TASK DETAILS: Could you transcribe all of the data word for word?

··· ENTRIES SUPPLIED

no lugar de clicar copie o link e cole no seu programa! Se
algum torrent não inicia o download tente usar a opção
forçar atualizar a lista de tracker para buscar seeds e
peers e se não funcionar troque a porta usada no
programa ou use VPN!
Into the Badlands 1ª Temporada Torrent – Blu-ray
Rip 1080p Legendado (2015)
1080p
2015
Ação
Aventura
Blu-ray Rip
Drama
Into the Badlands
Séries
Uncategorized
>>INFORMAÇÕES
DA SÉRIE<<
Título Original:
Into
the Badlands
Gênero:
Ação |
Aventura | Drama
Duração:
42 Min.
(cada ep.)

······

ANSWER FOR THIS EXERCISE:
no lugar de clicar copie o link e cole no seu programa! Se
algum torrent não inicia o download tente usar a opção
forçar atualizar a lista de tracker para buscar seeds e
peers e se não funcionar troque a porta usada no
programa ou use VPN!
Into the Badlands 1ª Temporada Torrent – Blu-ray
Rip 1080p Legendado (2015)
1080p
2015
Ação
Aventura
Blu-ray Rip
Drama
Into the Badlands
Séries
Uncategorized
>>INFORMAÇÕES
DA SÉRIE<<
Título Original:
Into
the Badlands
Gênero:
Ação |
Aventura | Drama
Duração:
42 Min.
(cada ep.)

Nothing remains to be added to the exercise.